Frühjahr 2020: Corona lässt die Welt stillstehen. Romy ist 16. Die Schule fällt aus, Freunde darf sie kaum treffen. Und dann trifft sie ein familiäres Schicksal hart.
Romy hat schon immer gern Sport gemacht. Doch in der Pandemie wird das Laufen zum einzigen Ausgleich - und schließlich zum Zwang. "Ich bin viel laufen gegangen. Erst, weil es Spaß gemacht hat. Aber irgendwann fing es an, dass ich auch weniger gegessen habe."
Influencer und falsche Vorbilder im Netz verstärken den Druck. Romy isst immer weniger, läuft immer mehr. Familie und Trainerin werden aufmerksam. "Mama und Papa haben schon Zeichen gegeben: Schau mal, heute Abend läuft ein Film über Essstörungen. Aber ich habe gesagt: Nein, ich habe das unter Kontrolle."

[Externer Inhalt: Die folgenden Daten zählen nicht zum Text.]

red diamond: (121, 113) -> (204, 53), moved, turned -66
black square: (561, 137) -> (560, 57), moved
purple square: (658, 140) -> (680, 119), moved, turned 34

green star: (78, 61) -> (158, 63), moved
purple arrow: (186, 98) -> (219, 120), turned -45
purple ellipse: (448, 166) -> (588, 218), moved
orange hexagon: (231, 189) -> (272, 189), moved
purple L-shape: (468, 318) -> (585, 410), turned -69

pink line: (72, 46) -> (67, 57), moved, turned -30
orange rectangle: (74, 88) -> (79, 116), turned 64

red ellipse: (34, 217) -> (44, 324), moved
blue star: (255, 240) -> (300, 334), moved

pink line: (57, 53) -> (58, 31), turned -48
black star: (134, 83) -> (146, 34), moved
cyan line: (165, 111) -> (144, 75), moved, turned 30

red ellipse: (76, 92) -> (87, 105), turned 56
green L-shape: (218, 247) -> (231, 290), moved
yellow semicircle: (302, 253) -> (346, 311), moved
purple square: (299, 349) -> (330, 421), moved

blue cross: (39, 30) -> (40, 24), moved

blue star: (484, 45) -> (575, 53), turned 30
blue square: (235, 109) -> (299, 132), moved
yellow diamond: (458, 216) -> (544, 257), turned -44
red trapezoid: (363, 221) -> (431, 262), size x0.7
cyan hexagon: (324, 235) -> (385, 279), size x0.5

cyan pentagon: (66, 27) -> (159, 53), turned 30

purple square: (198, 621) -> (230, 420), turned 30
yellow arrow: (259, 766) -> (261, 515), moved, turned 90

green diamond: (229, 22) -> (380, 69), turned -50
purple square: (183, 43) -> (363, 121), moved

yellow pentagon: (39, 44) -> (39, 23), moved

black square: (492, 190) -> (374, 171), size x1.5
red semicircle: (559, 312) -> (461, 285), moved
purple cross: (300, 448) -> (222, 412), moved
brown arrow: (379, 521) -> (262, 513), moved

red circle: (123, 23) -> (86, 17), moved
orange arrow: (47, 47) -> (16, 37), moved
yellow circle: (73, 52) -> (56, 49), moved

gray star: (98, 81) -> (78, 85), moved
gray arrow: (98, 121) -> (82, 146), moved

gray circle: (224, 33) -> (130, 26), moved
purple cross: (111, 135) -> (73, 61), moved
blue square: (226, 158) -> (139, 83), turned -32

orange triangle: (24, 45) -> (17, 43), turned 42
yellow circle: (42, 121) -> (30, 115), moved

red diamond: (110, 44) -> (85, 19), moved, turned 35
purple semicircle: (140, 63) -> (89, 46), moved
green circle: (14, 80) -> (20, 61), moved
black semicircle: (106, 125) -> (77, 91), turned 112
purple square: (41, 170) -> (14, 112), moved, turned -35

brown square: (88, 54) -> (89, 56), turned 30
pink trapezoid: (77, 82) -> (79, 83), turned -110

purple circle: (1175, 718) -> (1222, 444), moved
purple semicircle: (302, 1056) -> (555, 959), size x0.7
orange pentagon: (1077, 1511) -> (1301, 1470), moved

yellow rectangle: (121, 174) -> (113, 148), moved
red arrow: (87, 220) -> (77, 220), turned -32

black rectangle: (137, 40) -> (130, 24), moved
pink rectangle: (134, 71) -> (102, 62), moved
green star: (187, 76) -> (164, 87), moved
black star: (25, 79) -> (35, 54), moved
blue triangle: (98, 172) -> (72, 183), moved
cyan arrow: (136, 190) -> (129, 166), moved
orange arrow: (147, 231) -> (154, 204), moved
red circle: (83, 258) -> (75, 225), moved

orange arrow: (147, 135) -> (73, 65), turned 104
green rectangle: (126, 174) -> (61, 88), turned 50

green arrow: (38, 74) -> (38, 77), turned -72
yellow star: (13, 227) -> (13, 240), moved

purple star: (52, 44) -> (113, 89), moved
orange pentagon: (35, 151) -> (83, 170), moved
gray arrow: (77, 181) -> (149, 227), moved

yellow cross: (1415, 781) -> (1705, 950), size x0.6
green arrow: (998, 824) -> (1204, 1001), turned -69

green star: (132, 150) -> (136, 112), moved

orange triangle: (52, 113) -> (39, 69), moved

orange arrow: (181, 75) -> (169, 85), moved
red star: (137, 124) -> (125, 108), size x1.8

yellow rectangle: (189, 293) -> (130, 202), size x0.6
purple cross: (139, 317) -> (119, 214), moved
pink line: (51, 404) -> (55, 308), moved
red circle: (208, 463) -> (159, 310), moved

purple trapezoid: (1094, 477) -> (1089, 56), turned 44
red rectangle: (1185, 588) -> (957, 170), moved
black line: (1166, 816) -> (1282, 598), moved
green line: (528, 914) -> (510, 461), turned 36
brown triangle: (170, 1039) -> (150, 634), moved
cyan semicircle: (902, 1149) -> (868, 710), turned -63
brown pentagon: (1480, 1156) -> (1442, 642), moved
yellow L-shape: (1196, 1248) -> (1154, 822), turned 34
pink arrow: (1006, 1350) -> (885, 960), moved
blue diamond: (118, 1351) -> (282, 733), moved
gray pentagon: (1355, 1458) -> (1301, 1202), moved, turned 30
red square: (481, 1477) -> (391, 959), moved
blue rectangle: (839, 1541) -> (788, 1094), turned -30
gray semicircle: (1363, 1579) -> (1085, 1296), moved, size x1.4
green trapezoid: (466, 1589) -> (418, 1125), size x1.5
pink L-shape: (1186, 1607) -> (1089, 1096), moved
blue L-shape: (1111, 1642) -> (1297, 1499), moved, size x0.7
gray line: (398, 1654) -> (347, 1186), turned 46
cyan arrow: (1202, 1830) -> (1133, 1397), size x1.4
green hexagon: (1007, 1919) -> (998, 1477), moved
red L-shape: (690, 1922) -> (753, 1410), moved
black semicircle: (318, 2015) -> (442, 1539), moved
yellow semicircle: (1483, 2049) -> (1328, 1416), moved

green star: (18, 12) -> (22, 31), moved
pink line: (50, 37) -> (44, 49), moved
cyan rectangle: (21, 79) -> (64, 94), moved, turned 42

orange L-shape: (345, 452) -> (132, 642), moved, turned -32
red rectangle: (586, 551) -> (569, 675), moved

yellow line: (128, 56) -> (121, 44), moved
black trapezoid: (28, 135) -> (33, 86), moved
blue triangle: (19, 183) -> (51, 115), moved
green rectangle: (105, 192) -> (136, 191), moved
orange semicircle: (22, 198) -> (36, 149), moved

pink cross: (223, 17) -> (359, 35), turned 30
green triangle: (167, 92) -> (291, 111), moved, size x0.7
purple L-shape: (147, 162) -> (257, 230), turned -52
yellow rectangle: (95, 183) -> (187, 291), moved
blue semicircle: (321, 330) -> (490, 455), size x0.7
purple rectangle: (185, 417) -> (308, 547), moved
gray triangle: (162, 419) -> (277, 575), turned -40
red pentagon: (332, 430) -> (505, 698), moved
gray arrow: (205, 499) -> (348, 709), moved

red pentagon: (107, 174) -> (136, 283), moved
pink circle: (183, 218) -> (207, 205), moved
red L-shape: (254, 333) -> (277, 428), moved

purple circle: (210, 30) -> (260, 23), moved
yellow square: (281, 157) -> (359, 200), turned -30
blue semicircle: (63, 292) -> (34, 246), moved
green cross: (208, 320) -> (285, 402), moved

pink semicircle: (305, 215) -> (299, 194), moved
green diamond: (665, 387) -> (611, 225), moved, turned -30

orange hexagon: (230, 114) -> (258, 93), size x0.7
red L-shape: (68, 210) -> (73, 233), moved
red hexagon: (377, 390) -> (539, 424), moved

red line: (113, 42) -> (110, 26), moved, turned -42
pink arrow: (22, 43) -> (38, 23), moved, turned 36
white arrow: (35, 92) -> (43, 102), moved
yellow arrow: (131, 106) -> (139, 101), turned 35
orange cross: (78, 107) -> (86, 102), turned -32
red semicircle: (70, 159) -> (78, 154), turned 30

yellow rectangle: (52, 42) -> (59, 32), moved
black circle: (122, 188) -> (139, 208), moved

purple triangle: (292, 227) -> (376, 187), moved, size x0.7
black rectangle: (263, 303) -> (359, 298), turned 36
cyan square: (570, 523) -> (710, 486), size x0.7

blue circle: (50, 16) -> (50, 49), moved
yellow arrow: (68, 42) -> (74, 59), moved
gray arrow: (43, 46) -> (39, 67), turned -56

Am Muttertag verliert Romy jede Kontrolle. Ein Essanfall - und der Versuch, alles wieder loszuwerden. Für Romy der Moment der Erkenntnis. "Da habe ich gemerkt: Das ist komplett außer Kontrolle geraten. Ich komme da nicht mehr so leicht raus."
Die Eltern erhalten einen Anruf einer spezialisierten Klinik in Aachen. Diagnose: Notfall. Kurz darauf wird Romy stationär aufgenommen. "Eine Woche später hätten sie den Platz nicht mehr gebraucht, haben sie gesagt. Das war krass."
Sechs Monate lang bleibt Romy in der Klinik. Strenge Regeln bestimmen ihren Alltag - Rollstuhl, Badbegleitung, offene Tür beim Schlafen. Und da ist noch jemand: ‘Chantal’. So nennt Romy die Stimme der Krankheit in ihrem Kopf. "Es ist wie jemand Zweites in meinem Kopf. Chantal wollte nicht, dass ich gesund werde. Sie hat alles probiert, es mir schwer zu machen."
Therapeuten, Mitpatientinnen, Briefe von Familien, Bekannten und Freunden: Schritt für Schritt kämpft Romy sich zurück. "Ich wusste gar nicht mehr, was Leben bedeutet. In Aachen habe ich das wieder gelernt."
Langsam kehrt Romy zurück in den Alltag - Schule, Freunde, Familie. Sie lernt, mit ‘Chantal’ umzugehen. "Die Kunst ist, sie stillzuhalten. Ich glaube, sie wird nie ganz weg sein, aber ich habe gelernt, damit zu leben."
Drei Jahre später ist Romy stabil. Sie treibt wieder Sport - diesmal aus Freude, nicht aus Zwang. Social Media filtert sie bewusst. "Ich mache Sport, weil es mir gut tut. Und ich esse, damit ich den Sport machen kann."
"Ich bin richtig wütend, wenn ich Bilder von damals sehe. Aber ich weiß: Ich habe es geschafft - und ich habe mein Leben zurück." Romy weiß: Die Krankheit bleibt ein Teil von ihr. Aber Romy lebt - und das ist das Wichtigste. "Es ist so wichtig, zu leben - nicht nur zu überleben."